English department trains faculty on student veteran awareness
Veterans make up an important portion of Washington State University’s student population, with 3.1% of students either previously or currently serving in the military, according to Fall 2020 student data. This is a distinctive student population that brings a unique set of experiences and abilities to the classroom.
On WSU’s Pullman campus, two English department faculty members, who happen to be veterans themselves, are doing what they can to build awareness and understanding of this unique student population by delivering Student Veterans Awareness training for English 101 faculty members.
“Veterans, military members, and their families are a vital and vibrant part of the WSU Cougar community,” said Mike Edwards, an assistant professor of English. “We want these students to know that they are welcome here and that their service and life experiences are valued.”
Edwards, a US Army veteran and previous instructor at the US Military Academy at West Point, has been teaching the Student Veterans Awareness training for fellow English faculty members every year since 2013. Elijah Coleman, another English faculty member who is a Marine veteran, co-leads the training.
The training is part of an ongoing, year-long, professional development series required for faculty members teaching English 101 courses.

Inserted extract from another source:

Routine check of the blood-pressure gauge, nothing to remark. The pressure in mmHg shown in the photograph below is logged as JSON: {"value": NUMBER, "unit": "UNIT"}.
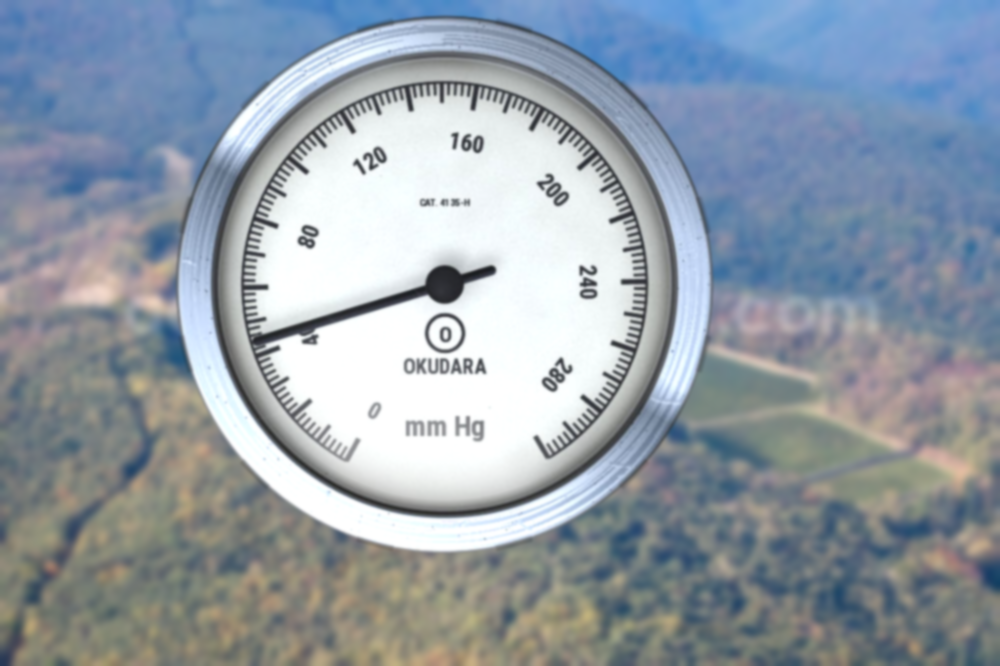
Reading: {"value": 44, "unit": "mmHg"}
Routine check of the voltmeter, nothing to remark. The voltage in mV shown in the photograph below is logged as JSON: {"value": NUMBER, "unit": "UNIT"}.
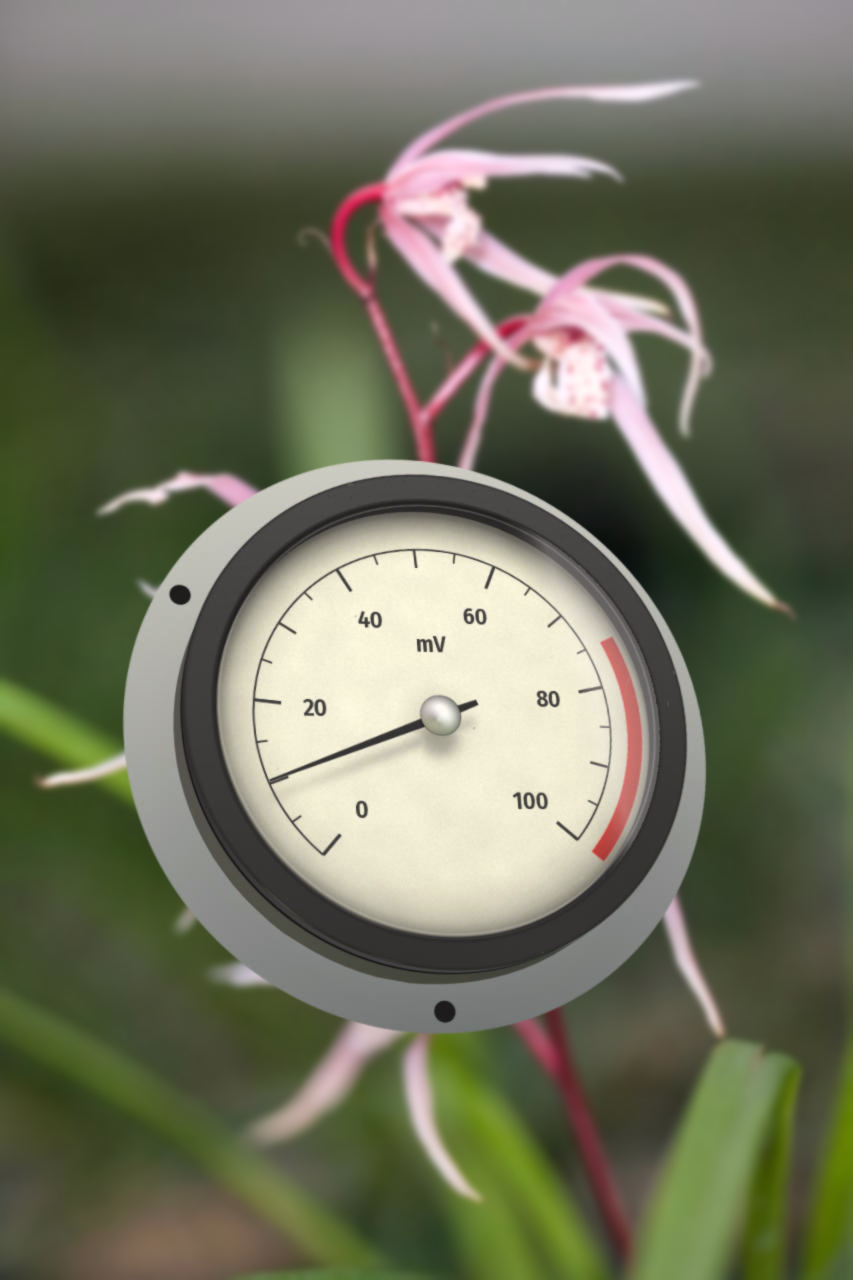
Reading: {"value": 10, "unit": "mV"}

“The idea is to cast as wide a net as possible in creating awareness of student veterans. Virtually everyone takes English 101 when they first start college, so we know there will be a significant population of student veterans in those courses,” said Edwards. “New instructors also start with English 101, so we want to start them out early with an understanding of this unique student community.”
The training is designed to inform instructors on how to recognize veteran students in their classrooms and how to better understand various cultural attributes that can distinguish those in the military and veteran community.
“Many faculty members don’t have any experience working with veterans, and it’s our goal to introduce them to recognize these students and understand the military experiences they’ve had,” said Edwards.
According to Coleman, one prominent topic of discussion during the course is the positive impact those who have military experience can have on the classroom.
“Student veterans and their families bring a wealth of experience and perspective to our classrooms. Learning about student veterans and their families helps instructors learn how to better tap the drive and energy and commitment that they bring from service,” said Coleman. “For example, veterans are problem solvers by training and necessity. Learning how to revise assignments to provide more clarity in instructions enables a student veteran to channel their critical thinking and problem-solving experience.”
“Many have also travelled the world and interacted with people from a wide variety of cultural backgrounds,” said Edwards, who was deployed to Afghanistan while teaching at West Point. “Those experiences give them very valuable and interesting perspectives to engage with during class discussions.”
The course also explores the unique challenges and special needs experienced by veterans and how to promote better inclusive practices to make the classroom a welcoming space for all students.
“We want faculty members to be able to spot a student in crisis, so they can intervene and get them help if they need it,” said Edwards. “More broadly speaking, we want faculty members to understand some of the challenges that veterans can face, including PTSD, access to health care, and other important issues.”
Both Edwards and Coleman say they have seen a positive impact come from the training, reflected in feedback from fellow faculty members.
“The most immediate impact we’ve seen has been greater understanding of and respect for veterans and their families, not just in awareness of the challenges and issues they face, but also in awareness of the incredible skills and experiences they bring to their communities and their workplaces,” said Coleman. “After the sessions we’ve hosted, I’ve heard feedback that our work has led many instructors to revise and clarify assignments and goals in ways that helped all students, especially students from non-traditional backgrounds.”
Edwards and Coleman are currently working with WSU Academic Outreach and Innovation (AOI) and Student Affairs to bring their Veteran’s Awareness Training to a wider audience across the WSU university system.
“We would like to spread the word to more faculty members in all WSU academic departments, potentially in a virtual environment available to all,” said Edwards. “We feel that this is important training to help our great Cougar faculty members be the best instructors they can be, while letting every student know that they are welcome and valued at WSU.”